This afternoon I should like to highlight a number of the key recommendations arising from the report and then talk about those areas in which we may gain an advantage in future. The first and probably the most important recommendation of the report is that land currently owned by Railtrack should be safeguarded from inappropriate development. I am sure that all noble Lords appreciate that if land adjacent to a main railway station, which is probably fairly close to the centre of an urban conurbation, is sold off for a supermarket or office development, effectively it is a lost resource for the building of sensible interchange facilities for the transport network. This is a matter of such importance that government action should be taken "this day", to quote the words of Sir Winston Churchill. I hope that that recommendation in the report has been read by the Government, accepted by them and will be implemented by them.

To build on that, I believe that we need to recognise the planning requirement. The report identifies that the use of interchange facilities, particularly at main railway sites, is not integrated within the planning framework. I believe that as a national parliament we should say that it is essential that planning for major interchange developments must be integrated within the planning policies both at local and regional level.

- **Raw data**:
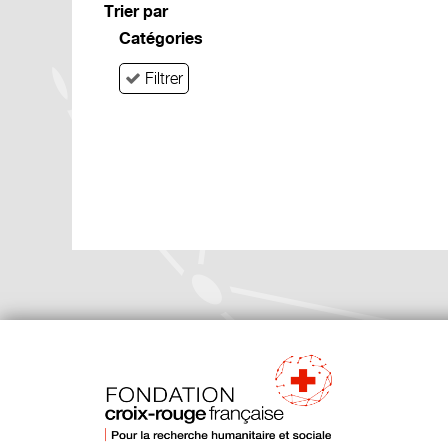
Trier par
Catégories
Filtrer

- **Action item A**: In the railway interchange speech, what does the speaker call the first and probably most important recommendation of the report?
- **Action item B**: Pick up the railway interchange speech after its last sentence and continue it.
The data above comes from a separate source.

- **Exercise result A**: Land currently owned by Railtrack should be safeguarded from inappropriate development.

- **Exercise result B**:
The next recommendation that I highlight is the one that calls upon local authorities to audit interchanges that exist currently in their local areas, and to develop and report upon proposals for improvement. I would add to that the rider that it is not for the local authority to do it on its own; the local authority and all the various private interests need to get together. Local authorities nowadays are experienced in undertaking joint developments with the private sector. I hope that that recommendation will be acted upon by local authorities.

The fourth recommendation I highlight is the need for what I would describe as IT investment, the need to provide the public, industry and commerce with the essential information they require with regard to transport—how to get from A to B in a cost-effective, timely manner. Safety may be an important consideration in some respects. The guarantee of arrival on time may also be important. The public, industry, and commerce need the information that should be there, but, unfortunately, in many cases is not.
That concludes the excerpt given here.